Woolrich, the $300 million company that made its name designing and manufacturing outdoor apparel, had every reason to celebrate. Everyone (the 850 people that populate this rural central Pennsylvania town, plus more employees that live on the outskirts) came out on Saturday for a full day of activities including a company parade, sheep-shearing, face-painting, log-cutting, a barbeque lunch and a speech from retired Gen.

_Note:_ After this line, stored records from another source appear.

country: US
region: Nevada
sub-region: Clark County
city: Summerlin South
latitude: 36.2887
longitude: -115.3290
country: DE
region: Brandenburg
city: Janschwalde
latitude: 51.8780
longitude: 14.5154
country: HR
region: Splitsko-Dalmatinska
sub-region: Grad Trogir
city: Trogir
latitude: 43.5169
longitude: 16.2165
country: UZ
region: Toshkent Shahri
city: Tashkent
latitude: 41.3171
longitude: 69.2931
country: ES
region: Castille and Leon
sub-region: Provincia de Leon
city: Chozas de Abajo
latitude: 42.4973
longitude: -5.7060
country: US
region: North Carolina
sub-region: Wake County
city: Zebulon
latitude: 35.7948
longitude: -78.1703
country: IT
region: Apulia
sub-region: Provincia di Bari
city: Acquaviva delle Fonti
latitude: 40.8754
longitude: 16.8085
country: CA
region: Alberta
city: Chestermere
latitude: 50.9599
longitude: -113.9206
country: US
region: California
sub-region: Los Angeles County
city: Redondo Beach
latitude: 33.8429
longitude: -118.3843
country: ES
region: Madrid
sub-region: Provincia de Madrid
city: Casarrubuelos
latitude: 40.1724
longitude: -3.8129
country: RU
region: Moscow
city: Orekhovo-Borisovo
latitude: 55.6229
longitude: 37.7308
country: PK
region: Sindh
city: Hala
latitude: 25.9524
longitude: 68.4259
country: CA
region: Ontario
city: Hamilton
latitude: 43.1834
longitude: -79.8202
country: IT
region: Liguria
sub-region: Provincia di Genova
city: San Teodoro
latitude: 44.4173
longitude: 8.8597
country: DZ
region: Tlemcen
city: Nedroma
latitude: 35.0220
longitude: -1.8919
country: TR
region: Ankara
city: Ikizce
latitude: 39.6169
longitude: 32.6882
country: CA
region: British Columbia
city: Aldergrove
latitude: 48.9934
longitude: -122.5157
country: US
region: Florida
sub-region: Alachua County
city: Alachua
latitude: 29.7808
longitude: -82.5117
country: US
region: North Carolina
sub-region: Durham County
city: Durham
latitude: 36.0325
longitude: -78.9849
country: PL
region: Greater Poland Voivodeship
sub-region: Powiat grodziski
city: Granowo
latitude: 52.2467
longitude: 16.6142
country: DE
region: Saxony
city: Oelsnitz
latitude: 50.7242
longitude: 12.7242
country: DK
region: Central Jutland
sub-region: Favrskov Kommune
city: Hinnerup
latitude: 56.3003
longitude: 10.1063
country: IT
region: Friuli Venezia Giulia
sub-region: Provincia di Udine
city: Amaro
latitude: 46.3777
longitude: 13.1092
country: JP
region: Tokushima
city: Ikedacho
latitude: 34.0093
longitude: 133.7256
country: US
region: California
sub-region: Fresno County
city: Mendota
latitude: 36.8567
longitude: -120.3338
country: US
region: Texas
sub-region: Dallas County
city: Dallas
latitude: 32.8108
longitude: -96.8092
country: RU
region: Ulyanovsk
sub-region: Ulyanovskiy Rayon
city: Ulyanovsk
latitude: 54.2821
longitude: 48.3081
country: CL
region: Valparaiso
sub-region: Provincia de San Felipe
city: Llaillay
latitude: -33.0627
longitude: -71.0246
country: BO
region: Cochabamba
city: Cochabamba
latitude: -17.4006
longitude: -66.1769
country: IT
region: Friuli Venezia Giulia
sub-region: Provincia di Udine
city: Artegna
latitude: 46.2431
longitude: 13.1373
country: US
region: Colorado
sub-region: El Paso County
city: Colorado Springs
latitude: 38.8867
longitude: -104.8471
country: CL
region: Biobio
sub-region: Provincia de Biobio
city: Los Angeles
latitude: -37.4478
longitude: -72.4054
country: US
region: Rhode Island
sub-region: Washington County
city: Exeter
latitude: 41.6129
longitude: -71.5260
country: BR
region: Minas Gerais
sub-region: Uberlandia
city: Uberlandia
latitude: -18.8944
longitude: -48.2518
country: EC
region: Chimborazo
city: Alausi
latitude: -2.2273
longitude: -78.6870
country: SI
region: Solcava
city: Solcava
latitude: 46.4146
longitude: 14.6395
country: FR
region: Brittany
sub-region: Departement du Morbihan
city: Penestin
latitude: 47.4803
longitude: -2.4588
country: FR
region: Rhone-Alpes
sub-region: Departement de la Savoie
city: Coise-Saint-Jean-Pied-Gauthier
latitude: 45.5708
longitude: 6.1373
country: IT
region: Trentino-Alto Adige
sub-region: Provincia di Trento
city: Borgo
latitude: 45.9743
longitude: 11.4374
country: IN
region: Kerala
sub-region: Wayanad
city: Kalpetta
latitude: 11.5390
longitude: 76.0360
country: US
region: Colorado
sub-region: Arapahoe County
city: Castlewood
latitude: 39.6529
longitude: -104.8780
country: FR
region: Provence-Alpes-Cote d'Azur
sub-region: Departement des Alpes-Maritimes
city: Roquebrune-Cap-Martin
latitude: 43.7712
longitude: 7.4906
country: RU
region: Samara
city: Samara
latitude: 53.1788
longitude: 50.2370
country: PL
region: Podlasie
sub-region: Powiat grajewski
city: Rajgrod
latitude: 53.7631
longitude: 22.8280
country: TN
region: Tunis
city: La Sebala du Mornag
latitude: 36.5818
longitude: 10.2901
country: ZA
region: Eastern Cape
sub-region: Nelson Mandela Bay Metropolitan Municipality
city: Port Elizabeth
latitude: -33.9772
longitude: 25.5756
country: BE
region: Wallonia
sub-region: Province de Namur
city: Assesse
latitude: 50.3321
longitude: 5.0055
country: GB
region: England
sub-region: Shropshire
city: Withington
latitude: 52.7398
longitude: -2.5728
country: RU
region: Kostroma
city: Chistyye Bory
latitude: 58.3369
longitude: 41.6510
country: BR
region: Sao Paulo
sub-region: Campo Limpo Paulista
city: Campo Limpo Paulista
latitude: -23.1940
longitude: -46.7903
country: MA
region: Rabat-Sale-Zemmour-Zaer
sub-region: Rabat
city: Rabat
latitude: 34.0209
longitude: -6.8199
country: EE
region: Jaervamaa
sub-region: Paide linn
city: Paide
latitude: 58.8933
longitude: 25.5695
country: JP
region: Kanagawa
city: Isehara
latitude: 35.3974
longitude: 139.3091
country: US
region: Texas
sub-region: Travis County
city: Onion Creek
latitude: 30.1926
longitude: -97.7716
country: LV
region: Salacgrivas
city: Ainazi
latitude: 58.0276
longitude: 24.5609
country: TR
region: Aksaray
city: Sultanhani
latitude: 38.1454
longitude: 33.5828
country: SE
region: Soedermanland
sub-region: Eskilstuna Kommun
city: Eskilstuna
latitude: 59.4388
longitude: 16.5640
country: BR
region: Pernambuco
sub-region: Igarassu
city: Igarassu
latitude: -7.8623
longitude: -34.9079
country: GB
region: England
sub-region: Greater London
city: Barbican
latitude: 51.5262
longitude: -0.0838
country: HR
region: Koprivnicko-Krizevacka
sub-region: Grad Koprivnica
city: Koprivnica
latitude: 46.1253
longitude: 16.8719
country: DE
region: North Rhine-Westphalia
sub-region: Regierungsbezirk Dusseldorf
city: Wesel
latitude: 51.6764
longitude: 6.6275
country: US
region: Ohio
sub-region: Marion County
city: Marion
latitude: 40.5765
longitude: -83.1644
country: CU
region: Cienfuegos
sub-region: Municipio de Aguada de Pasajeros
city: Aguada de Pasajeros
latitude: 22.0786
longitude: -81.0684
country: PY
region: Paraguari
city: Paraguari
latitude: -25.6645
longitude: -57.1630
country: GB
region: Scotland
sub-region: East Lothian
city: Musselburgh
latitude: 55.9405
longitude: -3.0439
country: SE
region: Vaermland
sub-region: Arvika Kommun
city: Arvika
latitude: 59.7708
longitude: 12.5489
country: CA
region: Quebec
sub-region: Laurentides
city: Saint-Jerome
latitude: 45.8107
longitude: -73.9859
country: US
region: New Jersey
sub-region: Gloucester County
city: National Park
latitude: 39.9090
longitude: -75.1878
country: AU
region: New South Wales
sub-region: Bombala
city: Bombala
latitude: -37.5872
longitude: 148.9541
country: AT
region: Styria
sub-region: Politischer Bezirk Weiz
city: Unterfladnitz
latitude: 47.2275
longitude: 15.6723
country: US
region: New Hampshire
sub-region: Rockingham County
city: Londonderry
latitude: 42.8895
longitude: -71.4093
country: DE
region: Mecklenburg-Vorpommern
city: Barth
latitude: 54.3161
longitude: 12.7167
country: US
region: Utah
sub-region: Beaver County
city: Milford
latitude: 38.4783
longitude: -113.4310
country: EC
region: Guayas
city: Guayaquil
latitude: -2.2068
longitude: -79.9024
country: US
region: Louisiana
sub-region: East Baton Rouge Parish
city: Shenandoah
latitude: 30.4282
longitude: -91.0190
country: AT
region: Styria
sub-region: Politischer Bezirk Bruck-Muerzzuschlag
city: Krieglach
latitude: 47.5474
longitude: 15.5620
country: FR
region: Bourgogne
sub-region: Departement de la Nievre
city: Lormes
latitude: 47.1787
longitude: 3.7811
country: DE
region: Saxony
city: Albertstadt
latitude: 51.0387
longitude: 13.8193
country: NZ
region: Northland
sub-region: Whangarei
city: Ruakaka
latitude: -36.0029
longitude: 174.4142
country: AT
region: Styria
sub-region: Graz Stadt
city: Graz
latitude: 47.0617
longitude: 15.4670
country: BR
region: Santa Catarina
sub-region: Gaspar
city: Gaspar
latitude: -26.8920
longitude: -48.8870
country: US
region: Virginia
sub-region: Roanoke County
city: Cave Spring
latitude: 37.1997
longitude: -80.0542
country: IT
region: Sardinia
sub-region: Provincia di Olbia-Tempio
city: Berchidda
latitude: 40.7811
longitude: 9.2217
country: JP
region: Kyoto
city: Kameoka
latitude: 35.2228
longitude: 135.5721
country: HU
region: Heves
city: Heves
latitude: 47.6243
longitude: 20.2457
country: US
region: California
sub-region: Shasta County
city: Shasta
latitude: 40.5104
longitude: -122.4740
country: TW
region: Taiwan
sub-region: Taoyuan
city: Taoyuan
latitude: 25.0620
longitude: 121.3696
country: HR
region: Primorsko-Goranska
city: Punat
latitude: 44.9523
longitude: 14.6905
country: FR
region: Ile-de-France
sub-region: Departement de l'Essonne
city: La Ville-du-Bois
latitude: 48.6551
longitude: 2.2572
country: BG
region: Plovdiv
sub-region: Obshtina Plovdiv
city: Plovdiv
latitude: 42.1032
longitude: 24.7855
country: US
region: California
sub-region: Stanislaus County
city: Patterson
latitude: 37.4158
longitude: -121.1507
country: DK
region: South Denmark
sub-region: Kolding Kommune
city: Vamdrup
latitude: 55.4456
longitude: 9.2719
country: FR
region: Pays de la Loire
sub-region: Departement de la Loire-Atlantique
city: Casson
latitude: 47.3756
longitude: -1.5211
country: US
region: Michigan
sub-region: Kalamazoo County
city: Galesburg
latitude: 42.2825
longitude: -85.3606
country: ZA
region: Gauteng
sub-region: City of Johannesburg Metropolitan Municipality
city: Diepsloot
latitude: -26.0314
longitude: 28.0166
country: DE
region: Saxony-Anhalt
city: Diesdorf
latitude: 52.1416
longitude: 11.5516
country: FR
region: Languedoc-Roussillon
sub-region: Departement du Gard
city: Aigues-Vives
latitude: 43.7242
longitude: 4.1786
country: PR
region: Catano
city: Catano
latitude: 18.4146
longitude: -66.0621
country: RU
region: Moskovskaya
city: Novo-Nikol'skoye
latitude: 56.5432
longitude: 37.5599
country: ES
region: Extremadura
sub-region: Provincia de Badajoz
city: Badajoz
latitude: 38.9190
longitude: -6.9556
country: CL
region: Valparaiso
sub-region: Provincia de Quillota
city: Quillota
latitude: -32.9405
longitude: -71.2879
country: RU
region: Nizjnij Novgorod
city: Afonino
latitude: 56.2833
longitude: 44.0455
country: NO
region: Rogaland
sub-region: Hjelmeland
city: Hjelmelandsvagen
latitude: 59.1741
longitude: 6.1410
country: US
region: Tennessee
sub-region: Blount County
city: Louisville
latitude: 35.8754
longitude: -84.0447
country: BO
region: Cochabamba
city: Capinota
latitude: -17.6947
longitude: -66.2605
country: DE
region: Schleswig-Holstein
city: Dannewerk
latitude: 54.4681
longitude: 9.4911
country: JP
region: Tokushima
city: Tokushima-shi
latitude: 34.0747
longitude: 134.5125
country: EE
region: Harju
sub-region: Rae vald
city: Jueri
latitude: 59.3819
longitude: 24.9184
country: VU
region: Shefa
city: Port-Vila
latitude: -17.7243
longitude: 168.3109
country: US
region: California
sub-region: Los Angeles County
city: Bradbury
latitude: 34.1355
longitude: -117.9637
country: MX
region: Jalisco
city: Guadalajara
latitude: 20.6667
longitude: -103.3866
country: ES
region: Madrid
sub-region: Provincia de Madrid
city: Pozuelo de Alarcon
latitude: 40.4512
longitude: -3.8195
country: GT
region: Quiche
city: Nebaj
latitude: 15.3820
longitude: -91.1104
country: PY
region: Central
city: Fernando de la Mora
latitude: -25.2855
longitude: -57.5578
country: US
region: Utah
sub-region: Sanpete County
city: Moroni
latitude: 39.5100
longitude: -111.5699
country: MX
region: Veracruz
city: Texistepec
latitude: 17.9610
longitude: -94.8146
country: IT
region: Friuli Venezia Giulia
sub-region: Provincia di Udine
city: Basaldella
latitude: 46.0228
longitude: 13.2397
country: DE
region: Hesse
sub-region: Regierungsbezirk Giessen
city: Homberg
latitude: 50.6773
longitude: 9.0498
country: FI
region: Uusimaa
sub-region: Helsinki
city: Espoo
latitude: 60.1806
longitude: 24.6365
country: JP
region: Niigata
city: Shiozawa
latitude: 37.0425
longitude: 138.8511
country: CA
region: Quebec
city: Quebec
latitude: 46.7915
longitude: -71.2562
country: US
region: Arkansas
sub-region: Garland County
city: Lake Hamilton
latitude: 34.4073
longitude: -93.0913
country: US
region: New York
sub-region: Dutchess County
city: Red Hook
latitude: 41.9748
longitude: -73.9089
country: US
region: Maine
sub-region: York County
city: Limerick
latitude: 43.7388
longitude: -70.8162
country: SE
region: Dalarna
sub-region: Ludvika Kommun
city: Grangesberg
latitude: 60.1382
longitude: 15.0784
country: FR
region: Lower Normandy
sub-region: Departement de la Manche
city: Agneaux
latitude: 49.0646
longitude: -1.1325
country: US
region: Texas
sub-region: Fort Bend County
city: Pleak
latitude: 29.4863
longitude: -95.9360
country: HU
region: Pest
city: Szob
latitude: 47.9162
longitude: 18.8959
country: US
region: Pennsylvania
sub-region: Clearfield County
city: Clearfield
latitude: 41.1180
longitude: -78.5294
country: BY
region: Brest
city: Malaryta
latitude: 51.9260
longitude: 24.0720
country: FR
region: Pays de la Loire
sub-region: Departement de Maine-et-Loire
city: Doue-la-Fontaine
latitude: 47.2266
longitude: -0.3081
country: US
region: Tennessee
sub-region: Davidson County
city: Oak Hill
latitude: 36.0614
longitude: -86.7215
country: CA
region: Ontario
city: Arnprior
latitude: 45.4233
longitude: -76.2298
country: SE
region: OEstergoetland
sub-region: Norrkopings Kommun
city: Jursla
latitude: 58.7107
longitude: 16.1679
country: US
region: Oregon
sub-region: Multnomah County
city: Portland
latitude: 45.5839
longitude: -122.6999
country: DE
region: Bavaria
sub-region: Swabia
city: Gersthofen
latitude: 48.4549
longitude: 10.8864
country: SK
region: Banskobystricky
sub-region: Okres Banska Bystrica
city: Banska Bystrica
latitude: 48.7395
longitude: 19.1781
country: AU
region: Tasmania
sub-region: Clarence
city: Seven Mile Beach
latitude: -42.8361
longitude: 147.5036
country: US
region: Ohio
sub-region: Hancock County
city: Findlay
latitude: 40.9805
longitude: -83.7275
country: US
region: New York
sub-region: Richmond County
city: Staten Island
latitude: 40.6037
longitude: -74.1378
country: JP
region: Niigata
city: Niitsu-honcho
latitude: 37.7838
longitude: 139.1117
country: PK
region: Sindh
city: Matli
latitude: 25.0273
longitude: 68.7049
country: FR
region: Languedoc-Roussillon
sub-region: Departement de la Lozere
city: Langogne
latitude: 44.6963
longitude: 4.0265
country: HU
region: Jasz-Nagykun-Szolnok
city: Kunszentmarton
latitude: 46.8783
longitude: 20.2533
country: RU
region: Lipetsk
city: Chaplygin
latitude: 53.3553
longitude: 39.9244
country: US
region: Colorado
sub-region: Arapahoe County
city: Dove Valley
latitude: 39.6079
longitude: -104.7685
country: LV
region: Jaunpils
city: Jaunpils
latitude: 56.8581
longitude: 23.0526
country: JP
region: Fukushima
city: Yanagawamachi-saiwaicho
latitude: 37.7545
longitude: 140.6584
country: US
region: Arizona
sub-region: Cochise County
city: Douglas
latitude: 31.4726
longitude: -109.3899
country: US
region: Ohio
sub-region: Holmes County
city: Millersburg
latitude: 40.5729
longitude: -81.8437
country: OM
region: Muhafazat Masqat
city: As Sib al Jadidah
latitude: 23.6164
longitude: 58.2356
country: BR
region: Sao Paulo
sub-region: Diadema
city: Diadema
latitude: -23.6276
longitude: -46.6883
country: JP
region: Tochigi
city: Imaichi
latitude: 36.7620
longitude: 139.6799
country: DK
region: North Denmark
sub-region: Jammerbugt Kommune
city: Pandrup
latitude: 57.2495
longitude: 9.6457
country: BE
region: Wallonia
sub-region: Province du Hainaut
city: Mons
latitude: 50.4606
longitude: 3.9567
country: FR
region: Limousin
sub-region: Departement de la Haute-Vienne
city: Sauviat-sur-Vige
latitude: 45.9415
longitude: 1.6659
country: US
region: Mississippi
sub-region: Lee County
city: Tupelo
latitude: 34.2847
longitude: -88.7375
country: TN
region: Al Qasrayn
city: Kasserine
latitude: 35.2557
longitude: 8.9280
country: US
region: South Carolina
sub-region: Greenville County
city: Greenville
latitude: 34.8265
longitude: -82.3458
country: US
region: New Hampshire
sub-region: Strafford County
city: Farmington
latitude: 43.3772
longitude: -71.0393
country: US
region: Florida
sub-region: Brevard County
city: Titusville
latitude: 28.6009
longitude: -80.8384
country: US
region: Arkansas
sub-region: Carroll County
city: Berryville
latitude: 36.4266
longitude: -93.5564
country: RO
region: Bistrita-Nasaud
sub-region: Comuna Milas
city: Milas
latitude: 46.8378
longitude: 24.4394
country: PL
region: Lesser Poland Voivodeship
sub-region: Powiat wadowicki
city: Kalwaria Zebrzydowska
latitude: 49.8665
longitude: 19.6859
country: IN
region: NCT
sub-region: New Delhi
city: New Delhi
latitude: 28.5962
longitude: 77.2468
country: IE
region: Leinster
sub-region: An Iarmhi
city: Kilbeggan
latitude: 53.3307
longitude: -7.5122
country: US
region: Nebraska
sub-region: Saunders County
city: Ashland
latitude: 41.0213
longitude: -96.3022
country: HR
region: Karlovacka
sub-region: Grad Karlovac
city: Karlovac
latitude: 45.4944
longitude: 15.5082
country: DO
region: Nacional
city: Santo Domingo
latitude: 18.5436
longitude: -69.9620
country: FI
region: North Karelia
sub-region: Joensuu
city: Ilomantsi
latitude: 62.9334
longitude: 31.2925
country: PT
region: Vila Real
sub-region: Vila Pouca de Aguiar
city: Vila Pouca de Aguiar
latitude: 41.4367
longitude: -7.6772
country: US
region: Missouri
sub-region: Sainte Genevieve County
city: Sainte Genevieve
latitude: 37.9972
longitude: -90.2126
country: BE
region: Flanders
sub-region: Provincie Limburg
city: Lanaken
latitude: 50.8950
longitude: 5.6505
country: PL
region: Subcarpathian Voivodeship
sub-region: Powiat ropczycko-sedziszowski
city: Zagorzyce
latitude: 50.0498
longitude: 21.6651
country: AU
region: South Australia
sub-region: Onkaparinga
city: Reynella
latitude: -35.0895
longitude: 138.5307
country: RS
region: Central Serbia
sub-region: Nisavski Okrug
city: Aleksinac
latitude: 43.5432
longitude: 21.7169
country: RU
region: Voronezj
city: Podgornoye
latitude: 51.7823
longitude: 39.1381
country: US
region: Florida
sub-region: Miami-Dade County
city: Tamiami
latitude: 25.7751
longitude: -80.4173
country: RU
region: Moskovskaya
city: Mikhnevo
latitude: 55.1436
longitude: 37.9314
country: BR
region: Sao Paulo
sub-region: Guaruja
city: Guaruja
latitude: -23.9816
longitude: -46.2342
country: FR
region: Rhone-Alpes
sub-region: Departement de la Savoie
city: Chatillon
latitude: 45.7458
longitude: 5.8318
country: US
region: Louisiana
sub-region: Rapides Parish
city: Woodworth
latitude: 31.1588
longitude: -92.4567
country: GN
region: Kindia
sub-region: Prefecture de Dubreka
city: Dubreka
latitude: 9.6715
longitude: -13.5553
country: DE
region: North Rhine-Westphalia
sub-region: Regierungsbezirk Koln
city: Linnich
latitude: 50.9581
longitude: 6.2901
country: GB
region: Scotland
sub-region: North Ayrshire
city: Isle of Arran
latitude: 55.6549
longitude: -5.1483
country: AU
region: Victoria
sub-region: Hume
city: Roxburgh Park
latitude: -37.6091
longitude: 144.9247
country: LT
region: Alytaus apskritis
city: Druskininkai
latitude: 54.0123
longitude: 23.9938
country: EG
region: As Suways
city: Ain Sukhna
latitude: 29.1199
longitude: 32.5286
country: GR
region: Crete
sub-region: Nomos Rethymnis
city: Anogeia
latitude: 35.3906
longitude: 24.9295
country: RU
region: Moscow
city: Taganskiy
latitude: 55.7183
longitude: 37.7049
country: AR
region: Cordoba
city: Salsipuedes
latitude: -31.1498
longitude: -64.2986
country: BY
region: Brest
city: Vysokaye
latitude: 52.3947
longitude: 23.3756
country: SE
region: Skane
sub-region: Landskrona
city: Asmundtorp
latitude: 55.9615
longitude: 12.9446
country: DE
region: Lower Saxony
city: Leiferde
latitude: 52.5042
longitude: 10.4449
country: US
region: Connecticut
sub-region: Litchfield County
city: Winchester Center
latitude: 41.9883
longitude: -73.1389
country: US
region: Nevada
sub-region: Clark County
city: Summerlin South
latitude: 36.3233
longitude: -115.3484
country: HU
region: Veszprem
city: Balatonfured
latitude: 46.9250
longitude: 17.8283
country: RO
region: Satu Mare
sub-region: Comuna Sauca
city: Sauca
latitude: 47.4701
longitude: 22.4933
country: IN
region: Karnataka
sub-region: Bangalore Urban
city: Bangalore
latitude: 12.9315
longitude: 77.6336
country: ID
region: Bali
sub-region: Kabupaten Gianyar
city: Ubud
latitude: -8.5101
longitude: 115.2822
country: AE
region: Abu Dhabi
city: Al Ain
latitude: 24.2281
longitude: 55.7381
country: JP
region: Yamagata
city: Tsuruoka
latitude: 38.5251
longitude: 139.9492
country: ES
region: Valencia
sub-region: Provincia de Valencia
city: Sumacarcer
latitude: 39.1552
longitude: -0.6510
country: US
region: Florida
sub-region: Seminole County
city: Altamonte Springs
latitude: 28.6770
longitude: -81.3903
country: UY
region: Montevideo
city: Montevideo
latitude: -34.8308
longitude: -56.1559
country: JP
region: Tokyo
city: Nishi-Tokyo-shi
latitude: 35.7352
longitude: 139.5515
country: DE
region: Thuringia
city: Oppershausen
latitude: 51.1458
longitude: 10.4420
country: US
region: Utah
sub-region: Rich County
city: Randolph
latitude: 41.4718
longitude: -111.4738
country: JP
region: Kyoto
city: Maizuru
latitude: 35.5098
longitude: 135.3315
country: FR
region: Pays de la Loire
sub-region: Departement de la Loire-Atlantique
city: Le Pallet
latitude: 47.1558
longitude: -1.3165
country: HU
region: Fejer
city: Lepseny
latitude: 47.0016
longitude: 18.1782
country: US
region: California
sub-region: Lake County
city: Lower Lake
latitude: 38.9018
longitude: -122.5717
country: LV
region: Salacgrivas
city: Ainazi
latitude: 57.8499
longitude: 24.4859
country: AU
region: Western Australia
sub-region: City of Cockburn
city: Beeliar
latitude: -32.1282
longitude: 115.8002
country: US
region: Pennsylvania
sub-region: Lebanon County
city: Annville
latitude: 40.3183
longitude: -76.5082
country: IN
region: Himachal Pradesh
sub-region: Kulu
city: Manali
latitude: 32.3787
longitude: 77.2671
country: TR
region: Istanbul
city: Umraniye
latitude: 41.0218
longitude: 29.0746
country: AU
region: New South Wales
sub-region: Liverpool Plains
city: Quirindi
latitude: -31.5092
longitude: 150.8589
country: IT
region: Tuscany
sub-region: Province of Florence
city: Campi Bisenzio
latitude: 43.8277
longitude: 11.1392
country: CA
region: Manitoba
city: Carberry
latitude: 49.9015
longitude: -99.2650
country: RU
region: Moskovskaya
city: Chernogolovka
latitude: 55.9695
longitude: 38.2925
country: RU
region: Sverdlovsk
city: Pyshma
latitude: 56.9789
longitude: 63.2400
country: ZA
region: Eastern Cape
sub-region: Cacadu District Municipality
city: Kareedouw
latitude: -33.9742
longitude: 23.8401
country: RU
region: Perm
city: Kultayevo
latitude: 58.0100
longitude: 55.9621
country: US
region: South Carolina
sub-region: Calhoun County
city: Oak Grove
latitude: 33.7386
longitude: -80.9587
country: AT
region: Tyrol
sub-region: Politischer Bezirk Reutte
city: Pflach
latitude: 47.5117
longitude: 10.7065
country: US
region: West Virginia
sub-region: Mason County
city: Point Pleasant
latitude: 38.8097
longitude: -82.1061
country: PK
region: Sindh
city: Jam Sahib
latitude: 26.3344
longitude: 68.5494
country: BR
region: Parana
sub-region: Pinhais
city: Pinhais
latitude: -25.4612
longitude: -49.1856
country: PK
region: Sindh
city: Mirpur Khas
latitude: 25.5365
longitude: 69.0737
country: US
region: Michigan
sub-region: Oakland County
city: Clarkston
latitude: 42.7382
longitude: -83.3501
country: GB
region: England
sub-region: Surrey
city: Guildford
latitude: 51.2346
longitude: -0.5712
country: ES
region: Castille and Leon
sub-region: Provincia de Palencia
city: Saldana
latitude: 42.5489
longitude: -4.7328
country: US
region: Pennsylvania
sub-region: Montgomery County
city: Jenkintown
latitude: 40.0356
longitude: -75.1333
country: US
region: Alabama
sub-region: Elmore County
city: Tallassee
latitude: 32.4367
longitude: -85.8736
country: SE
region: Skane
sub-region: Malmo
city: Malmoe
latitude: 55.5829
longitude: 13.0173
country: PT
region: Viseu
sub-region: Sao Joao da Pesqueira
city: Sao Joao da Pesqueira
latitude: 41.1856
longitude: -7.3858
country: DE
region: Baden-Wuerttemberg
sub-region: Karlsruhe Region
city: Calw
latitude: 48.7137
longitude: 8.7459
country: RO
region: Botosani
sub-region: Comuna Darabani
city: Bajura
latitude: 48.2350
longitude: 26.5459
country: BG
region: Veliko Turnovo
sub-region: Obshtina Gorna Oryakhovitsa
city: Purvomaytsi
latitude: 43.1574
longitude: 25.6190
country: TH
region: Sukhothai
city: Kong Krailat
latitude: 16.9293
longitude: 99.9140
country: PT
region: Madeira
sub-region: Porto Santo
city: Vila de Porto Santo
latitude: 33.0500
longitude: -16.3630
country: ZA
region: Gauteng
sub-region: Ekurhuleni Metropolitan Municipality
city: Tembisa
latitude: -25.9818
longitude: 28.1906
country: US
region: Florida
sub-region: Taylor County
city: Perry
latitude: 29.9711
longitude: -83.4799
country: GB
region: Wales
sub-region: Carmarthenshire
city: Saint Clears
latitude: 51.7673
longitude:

H. Norman Schwarzkopf.

“There were more people participating in the parade than there were watching it,” said Roswell Brayton Jr., president and chief executive officer of Woolrich Inc., a sixth-generation member of the Rich family who founded Woolrich in 1830. “But it’s all out of fun, and the people here are really enjoying themselves.”

Brayton said he invited Schwarzkopf to speak about the importance of leadership, but also because he is an outdoorsman, conservationist and humanitarian.

“He represents our lifestyle, his visit here has nothing to do with politics,” Brayton said.

Schwarzkopf, who took some time for a press conference before his speech to the 1,600 employees, manufacturers and retailers in attendance, shared stories of his past — hunting with his father and fishing with his sister. And why did he agree to come to Woolrich to celebrate?

“I was stationed in Alaska 30 years ago and there were two shirts I wore all the time,” Schwarzkopf said in the press conference. “One was black and red check and the other was black and green. They are both Woolrich and still hanging in my closet today.”